IB Maths AI SL Statistics Toolkit Paper 1 & 2 Chapter synthesis ~8 min read

Interpreting Data

This is the synthesis note for the whole chapter. Once you know how to calculate the statistics (mean, median, IQR, standard deviation) and how to draw the diagrams (box plots, histograms, cumulative frequency), you have to decide which to use and interpret what they say. Two big skills: pick the right measure / diagram for the data, and compare two data sets with one measure of centre + one measure of spread + a sentence in context.

📘 What you need to know

Picking the right measure

Every statistical measure has a job. The choice depends on (i) the type of data and (ii) whether there are outliers.

Mean uses every value, so it’s sensitive to outliers. One extreme value pulls it strongly toward the extreme. Best for symmetric, outlier-free data.

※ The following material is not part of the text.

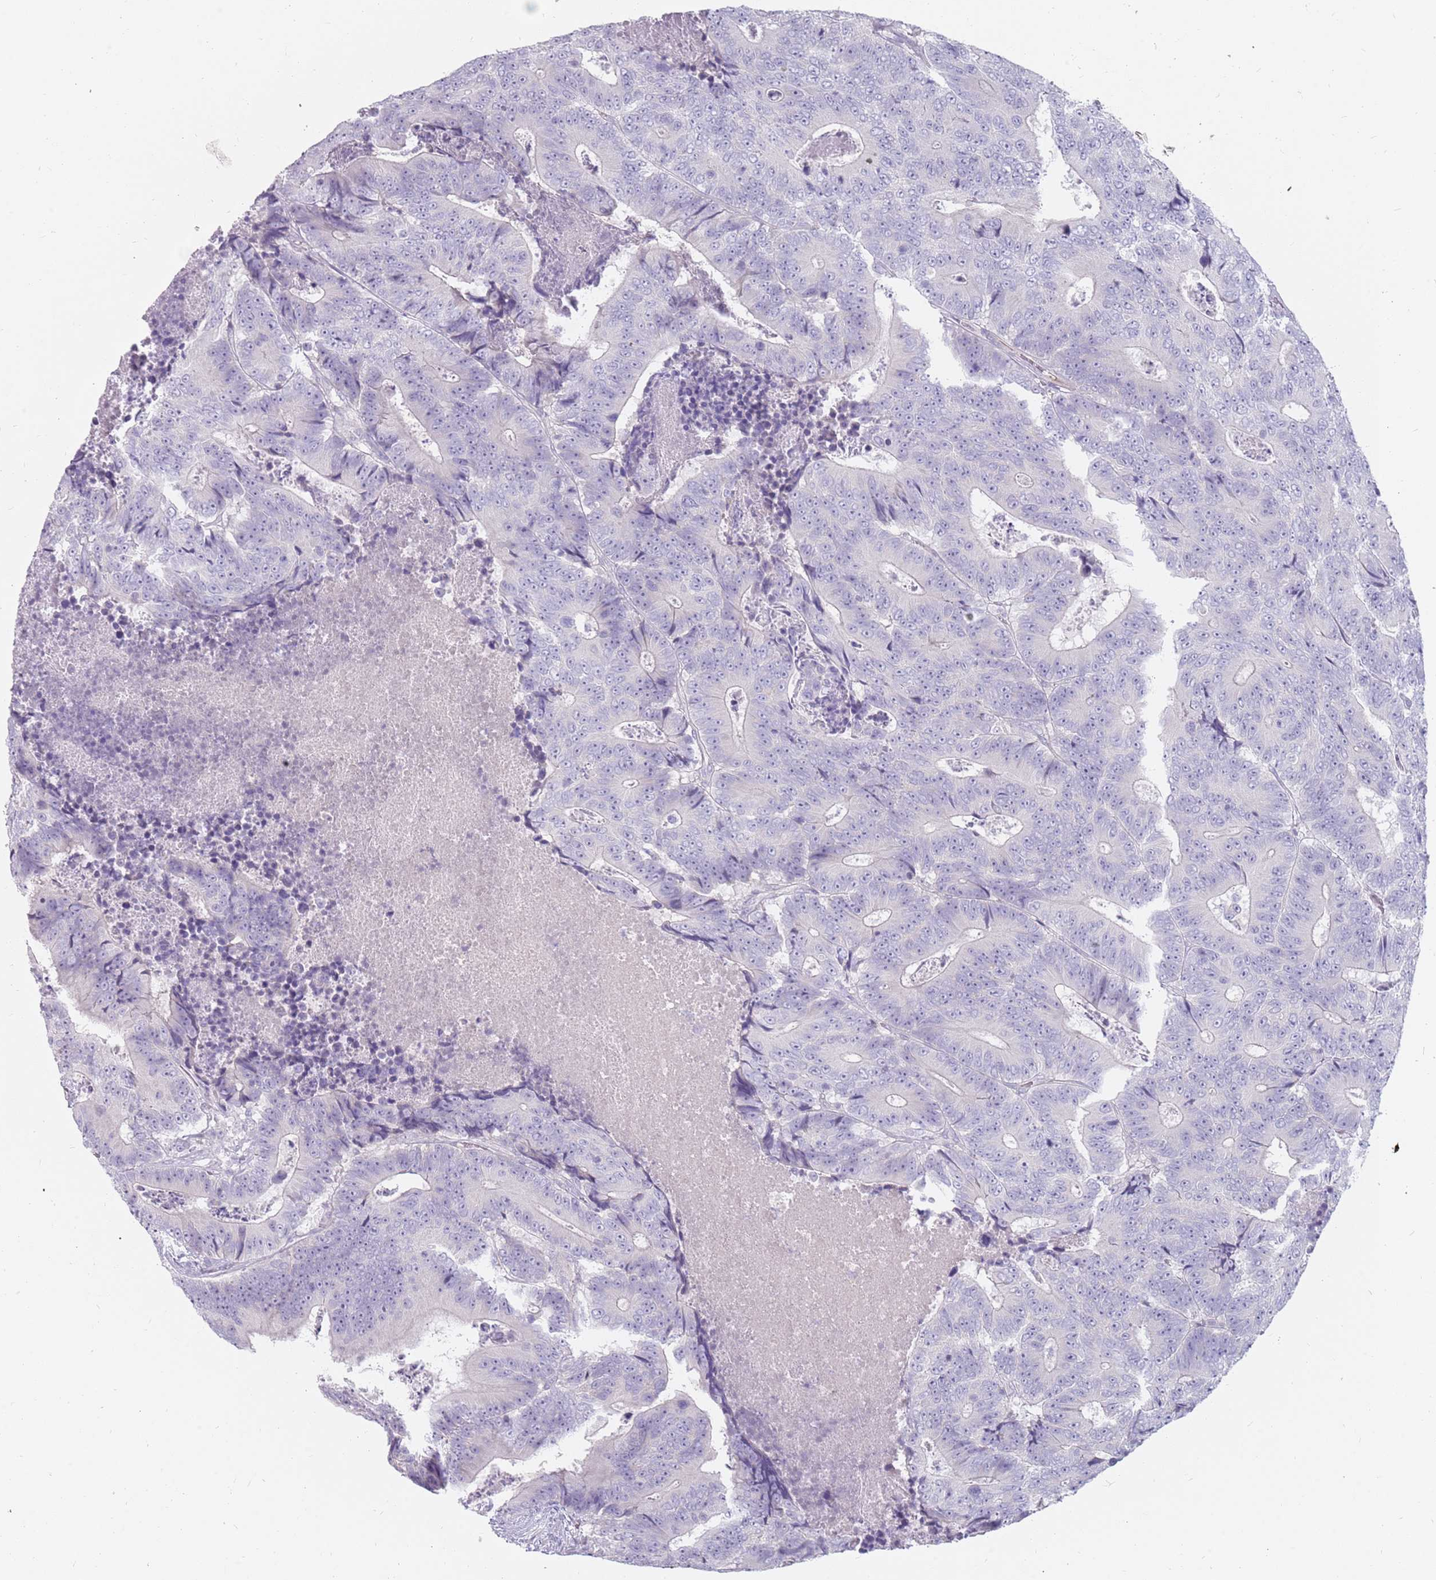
{"staining": {"intensity": "negative", "quantity": "none", "location": "none"}, "tissue": "colorectal cancer", "cell_type": "Tumor cells", "image_type": "cancer", "snomed": [{"axis": "morphology", "description": "Adenocarcinoma, NOS"}, {"axis": "topography", "description": "Colon"}], "caption": "The immunohistochemistry histopathology image has no significant positivity in tumor cells of colorectal adenocarcinoma tissue.", "gene": "DDX4", "patient": {"sex": "male", "age": 83}}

Median just picks the middle value. Outliers can’t shift it — whether the largest value is 50 or 50 000, the middle stays put. Best when there are outliers or skew.

Mode = the most common value. Only really useful for qualitative data, or for discrete data with a clear winner.

Range uses only the min and max — one outlier wrecks it. Quick-and-dirty only.

IQR = spread of the middle 50%. Outliers don’t affect it. Pair it with the median.

Standard deviation uses every value — the most informative measure of spread, but pulled by outliers. Pair it with the mean.

The pairing rule: mean with standard deviation; median with IQR. Don’t cross them — saying “the mean is 65 and the IQR is 10” is mixing two different philosophies.

Comparing two data sets

The exam loves comparison questions: “compare the two distributions in context”. The reliable formula:

The comparison method ONE comment on centre (mean OR median)
+ ONE comment on spread (SD OR IQR)
+ a sentence each in CONTEXT (use real-world units)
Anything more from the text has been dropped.